━━━ SOURCE INFORMATION

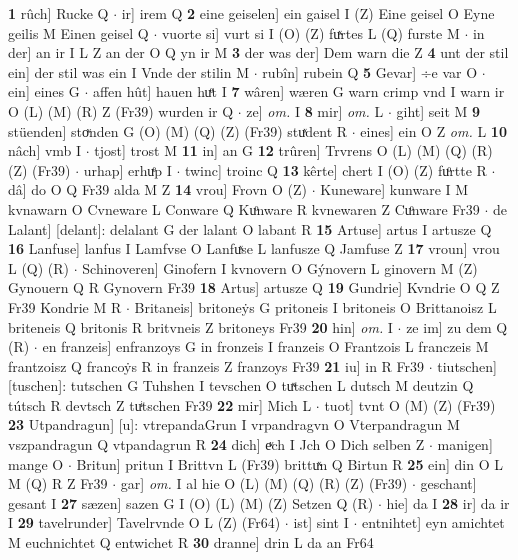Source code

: \documentclass[8pt,a4paper,notitlepage]{article}
\begin{document}
\begin{table}[ht]
\begin{minipage}[t]{0.5\linewidth}
\textbf{1} rûch] Rucke Q  $\cdot$ ir] irem Q \textbf{2} eine geiselen] ein gaisel I (Z) Eine geisel O Eyne geilis M Einen geisel Q  $\cdot$ vuorte si] vurt si I (O) (Z) fuͯrtes L (Q) furste M  $\cdot$ in der] an ir I L Z an der O Q yn ir M \textbf{3} der was der] Dem warn die Z \textbf{4} unt der stil ein] der stil was ein I Vnde der stilin M  $\cdot$ rubîn] rubein Q \textbf{5} Gevar] ÷e var O  $\cdot$ ein] eines G  $\cdot$ affen hût] hauen huͤt I \textbf{7} wâren] wæren G warn crimp vnd I warn ir O (L) (M) (R) Z (Fr39) wurden ir Q  $\cdot$ ze] \textit{om.} I \textbf{8} mir] \textit{om.} L  $\cdot$ giht] seit M \textbf{9} stüenden] stoͮnden G (O) (M) (Q) (Z) (Fr39) stuͯdent R  $\cdot$ eines] ein O Z \textit{om.} L \textbf{10} nâch] vmb I  $\cdot$ tjost] trost M \textbf{11} in] an G \textbf{12} trûren] Trvrens O (L) (M) (Q) (R) (Z) (Fr39)  $\cdot$ urhap] erhuͤp I  $\cdot$ twinc] troinc Q \textbf{13} kêrte] chert I (O) (Z) fuͦrtte R  $\cdot$ dâ] do O Q Fr39 alda M Z \textbf{14} vrou] Frovn O (Z)  $\cdot$ Kuneware] kunware I M kvnawarn O Cvneware L Conware Q Kuͦnware R kvnewaren Z Cuͦnware Fr39  $\cdot$ de Lalant] [delant]: delalant G der lalant O labant R \textbf{15} Artuse] artus I artusze Q \textbf{16} Lanfuse] lanfus I Lamfvse O Lanfuͯse L lanfusze Q Jamfuse Z \textbf{17} vroun] vrou L (Q) (R)  $\cdot$ Schinoveren] Ginofern I kvnovern O Gýnovern L ginovern M (Z) Gynouern Q R Gynovern Fr39 \textbf{18} Artus] artusze Q \textbf{19} Gundrie] Kvndrie O Q Z Fr39 Kondrie M R  $\cdot$ Britaneis] britoneẏs G pritoneis I britoneis O Brittanoisz L briteneis Q britonis R britvneis Z britoneys Fr39 \textbf{20} hin] \textit{om.} I  $\cdot$ ze im] zu dem Q (R)  $\cdot$ en franzeis] enfranzoys G in fronzeis I franzeis O Frantzois L franczeis M frantzoisz Q francoẏs R in franzeis Z franzoys Fr39 \textbf{21} iu] in R Fr39  $\cdot$ tiutschen] [tuschen]: tutschen G Tuhshen I tevschen O tuͯtschen L dutsch M deutzin Q tútsch R devtsch Z tuͥtschen Fr39 \textbf{22} mir] Mich L  $\cdot$ tuot] tvnt O (M) (Z) (Fr39) \textbf{23} Utpandragun] [u]: vtrepandaGrun I vrpandragvn O Vterpandragun M vszpandragun Q vtpandagrun R \textbf{24} dich] eͮch I Jch O Dich selben Z  $\cdot$ manigen] mange O  $\cdot$ Britun] pritun I Brittvn L (Fr39) brittuͯn Q Birtun R \textbf{25} ein] din O L M (Q) R Z Fr39  $\cdot$ gar] \textit{om.} I al hie O (L) (M) (Q) (R) (Z) (Fr39)  $\cdot$ geschant] gesant I \textbf{27} sæzen] sazen G I (O) (L) (M) (Z) Setzen Q (R)  $\cdot$ hie] da I \textbf{28} ir] da ir I \textbf{29} tavelrunder] Tavelrvnde O L (Z) (Fr64)  $\cdot$ ist] sint I  $\cdot$ entnihtet] eyn amichtet M euchnichtet Q entwichet R \textbf{30} dranne] drin L da an Fr64 \newline

\end{minipage}
\end{table}
\end{document}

━━━━━━

# [WORK INSTRUCTION]
Copy all lines from the material that include "minipage".

# [ANSWER BOX]
\begin{minipage}[t]{0.5\linewidth}
\end{minipage}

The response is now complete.